Most sports have optional conditioning periods; however, football has mandatory training nearly year round.
Starting in January, players train towards Spring Ball, a period in spring that starts after spring sports end. Rob Polous, the head coach of Sequoia’s football team, says the integration of Spring ball is necessary to introduce new players into the sport and insure that old ones maintain their abilities.
“Every other sport has an out-of-season equivalent to continue training [outside of Sequoia], but football doesn’t,” Polus said.
Before a player can be invited to spring ball they must complete a certain number of specific gym workouts in the weight room—players involved in spring sports are told to attend roughly 40 percent of workouts and the rest are asked to participate in 75 percent. Only after completing all requirements are players able to play Spring Ball.
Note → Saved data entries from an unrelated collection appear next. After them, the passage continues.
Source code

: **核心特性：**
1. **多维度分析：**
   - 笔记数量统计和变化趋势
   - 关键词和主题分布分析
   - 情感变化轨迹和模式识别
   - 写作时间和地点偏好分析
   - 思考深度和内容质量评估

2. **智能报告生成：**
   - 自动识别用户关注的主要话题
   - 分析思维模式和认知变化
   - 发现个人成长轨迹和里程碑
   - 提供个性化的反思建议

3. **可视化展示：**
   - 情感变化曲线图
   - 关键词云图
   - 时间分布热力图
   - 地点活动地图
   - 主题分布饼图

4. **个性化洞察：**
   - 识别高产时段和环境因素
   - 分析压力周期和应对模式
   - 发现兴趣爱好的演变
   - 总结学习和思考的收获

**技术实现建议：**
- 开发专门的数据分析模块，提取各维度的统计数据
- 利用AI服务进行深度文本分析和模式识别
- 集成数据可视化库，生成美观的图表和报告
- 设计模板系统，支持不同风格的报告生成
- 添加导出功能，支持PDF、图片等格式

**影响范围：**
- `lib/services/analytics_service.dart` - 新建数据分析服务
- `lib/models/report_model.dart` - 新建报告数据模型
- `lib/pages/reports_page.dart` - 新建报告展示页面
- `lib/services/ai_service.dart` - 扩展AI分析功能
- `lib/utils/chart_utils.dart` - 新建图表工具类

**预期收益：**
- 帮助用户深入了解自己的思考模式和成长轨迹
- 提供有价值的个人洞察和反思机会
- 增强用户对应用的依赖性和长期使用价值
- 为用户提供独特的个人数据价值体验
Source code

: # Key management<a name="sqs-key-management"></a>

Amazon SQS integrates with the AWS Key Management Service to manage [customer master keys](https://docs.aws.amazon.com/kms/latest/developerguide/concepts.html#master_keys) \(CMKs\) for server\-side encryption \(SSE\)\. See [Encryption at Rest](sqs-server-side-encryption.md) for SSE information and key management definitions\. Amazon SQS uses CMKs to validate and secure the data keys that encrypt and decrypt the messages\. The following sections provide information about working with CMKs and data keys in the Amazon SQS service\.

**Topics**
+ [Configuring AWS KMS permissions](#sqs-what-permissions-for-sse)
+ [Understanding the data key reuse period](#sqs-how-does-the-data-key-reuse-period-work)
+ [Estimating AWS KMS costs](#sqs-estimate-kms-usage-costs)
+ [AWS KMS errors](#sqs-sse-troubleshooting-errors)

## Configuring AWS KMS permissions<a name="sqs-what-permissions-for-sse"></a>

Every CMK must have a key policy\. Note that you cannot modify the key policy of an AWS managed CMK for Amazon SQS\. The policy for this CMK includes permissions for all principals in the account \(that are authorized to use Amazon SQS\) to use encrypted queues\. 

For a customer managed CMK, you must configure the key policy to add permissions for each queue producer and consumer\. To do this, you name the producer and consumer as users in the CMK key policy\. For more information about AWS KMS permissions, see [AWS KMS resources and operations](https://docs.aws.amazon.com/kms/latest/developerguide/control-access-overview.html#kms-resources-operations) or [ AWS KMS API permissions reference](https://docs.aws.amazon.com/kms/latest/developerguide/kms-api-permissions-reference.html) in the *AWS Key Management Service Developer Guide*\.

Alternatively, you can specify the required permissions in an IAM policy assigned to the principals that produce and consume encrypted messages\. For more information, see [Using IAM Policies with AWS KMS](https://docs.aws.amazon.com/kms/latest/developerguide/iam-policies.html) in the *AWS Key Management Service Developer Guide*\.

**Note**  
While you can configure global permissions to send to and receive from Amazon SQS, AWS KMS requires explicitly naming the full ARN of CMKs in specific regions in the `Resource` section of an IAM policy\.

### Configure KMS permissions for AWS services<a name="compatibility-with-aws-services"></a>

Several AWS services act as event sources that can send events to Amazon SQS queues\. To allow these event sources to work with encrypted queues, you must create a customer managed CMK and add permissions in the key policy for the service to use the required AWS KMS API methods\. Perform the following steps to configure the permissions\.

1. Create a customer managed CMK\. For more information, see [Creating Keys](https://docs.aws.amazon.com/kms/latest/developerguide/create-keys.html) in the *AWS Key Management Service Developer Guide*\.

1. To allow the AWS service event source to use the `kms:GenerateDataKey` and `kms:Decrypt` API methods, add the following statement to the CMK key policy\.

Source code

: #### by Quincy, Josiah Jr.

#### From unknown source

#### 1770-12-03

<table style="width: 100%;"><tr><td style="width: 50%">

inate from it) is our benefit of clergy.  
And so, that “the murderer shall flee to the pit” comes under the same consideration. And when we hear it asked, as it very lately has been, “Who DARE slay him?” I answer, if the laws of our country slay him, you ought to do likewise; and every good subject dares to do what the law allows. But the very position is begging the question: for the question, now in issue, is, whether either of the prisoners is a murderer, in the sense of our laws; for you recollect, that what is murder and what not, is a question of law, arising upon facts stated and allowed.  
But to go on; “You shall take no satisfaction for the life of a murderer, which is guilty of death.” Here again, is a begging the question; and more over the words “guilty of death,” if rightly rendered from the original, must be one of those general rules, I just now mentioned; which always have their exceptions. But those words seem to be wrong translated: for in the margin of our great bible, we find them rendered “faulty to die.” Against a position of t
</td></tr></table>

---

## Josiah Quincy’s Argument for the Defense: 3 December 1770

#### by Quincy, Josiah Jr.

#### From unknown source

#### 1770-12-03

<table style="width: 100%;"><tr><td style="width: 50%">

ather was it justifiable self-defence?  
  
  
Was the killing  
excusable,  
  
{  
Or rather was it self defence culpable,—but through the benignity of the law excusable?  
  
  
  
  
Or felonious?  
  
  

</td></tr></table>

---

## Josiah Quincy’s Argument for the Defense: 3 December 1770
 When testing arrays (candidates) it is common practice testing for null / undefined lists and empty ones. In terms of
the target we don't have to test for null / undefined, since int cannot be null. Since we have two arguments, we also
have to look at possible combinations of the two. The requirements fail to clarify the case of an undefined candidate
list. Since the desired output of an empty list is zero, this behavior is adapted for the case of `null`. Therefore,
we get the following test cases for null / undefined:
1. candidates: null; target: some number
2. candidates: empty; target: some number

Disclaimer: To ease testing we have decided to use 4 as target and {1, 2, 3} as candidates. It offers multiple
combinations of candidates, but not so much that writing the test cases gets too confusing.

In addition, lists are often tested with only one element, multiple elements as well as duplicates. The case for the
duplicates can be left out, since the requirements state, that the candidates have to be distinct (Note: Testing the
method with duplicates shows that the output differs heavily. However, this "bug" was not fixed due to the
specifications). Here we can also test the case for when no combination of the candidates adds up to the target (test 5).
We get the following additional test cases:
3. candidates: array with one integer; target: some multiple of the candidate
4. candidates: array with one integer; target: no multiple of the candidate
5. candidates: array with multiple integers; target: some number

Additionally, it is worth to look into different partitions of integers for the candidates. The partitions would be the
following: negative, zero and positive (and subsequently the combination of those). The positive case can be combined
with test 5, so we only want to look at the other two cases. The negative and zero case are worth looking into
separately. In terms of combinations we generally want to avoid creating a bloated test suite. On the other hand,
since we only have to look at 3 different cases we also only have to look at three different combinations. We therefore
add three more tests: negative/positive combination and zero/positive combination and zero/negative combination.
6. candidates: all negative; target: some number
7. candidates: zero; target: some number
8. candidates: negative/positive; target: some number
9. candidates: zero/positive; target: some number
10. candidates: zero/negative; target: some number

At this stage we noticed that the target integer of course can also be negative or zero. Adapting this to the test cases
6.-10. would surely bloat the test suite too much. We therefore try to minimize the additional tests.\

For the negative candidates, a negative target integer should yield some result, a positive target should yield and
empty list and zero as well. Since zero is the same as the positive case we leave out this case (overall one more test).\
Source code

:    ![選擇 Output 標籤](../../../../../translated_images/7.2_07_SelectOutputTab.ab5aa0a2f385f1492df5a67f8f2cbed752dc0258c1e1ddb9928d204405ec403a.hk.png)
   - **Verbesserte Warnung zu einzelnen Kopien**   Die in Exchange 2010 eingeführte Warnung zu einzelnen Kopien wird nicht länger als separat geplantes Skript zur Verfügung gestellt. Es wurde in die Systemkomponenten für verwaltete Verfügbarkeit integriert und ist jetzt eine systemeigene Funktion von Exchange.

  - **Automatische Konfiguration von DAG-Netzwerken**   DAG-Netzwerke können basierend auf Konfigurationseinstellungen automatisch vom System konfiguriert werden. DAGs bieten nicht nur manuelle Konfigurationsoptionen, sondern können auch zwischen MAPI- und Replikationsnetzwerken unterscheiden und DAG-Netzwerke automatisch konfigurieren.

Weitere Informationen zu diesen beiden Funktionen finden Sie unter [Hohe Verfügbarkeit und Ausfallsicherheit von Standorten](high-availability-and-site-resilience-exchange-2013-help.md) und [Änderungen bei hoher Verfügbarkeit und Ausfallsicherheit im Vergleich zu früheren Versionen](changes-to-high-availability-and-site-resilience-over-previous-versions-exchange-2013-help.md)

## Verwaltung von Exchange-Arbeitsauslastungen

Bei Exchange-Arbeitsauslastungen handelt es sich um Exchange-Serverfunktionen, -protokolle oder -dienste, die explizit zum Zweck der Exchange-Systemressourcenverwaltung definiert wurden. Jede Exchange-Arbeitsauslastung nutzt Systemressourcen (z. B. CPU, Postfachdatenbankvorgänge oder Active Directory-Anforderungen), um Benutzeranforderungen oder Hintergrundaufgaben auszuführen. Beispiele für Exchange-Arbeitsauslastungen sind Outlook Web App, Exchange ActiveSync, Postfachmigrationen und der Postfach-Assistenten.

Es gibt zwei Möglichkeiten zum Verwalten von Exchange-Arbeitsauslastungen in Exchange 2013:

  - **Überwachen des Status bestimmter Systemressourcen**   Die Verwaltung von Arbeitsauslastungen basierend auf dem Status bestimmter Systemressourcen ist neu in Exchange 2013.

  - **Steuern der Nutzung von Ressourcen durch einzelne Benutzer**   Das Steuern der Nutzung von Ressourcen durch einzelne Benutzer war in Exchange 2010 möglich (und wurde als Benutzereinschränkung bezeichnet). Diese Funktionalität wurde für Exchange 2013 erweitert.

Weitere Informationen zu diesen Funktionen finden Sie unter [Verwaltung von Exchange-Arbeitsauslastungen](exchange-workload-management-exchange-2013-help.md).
“Spring Ball is an introduction to the season. It’s like dead week: you go over the [fundamentals of football],” sophomore Rahul Chaudhry said.
Workouts are held before school on Tuesdays and Thursdays, after school every day except Wednesday and on Saturday mornings.
“We’ve tried to do everything we can to make it flexible. We used to have an official start time, but we’ve tried to make it easier so that kids can come in and get out,” Polus said.
Some players feel this additional part of football is unnecessary, as it gets in the way of other responsibilities.
“Getting all the workouts in on time is really hard. With school and doing another sport, it’s really difficult,” sophomore Jacob Walker said.
Two years ago coaches established a system to reduce academic pressure put on students while going to practices.
“There was a reward system where your grades would change to commitment points,” said junior Duncan Stewart. “The higher your GPA, the more commitment points you could get, but [it was taken] away because [it was] said that kids would use that as an excuse to not workout.”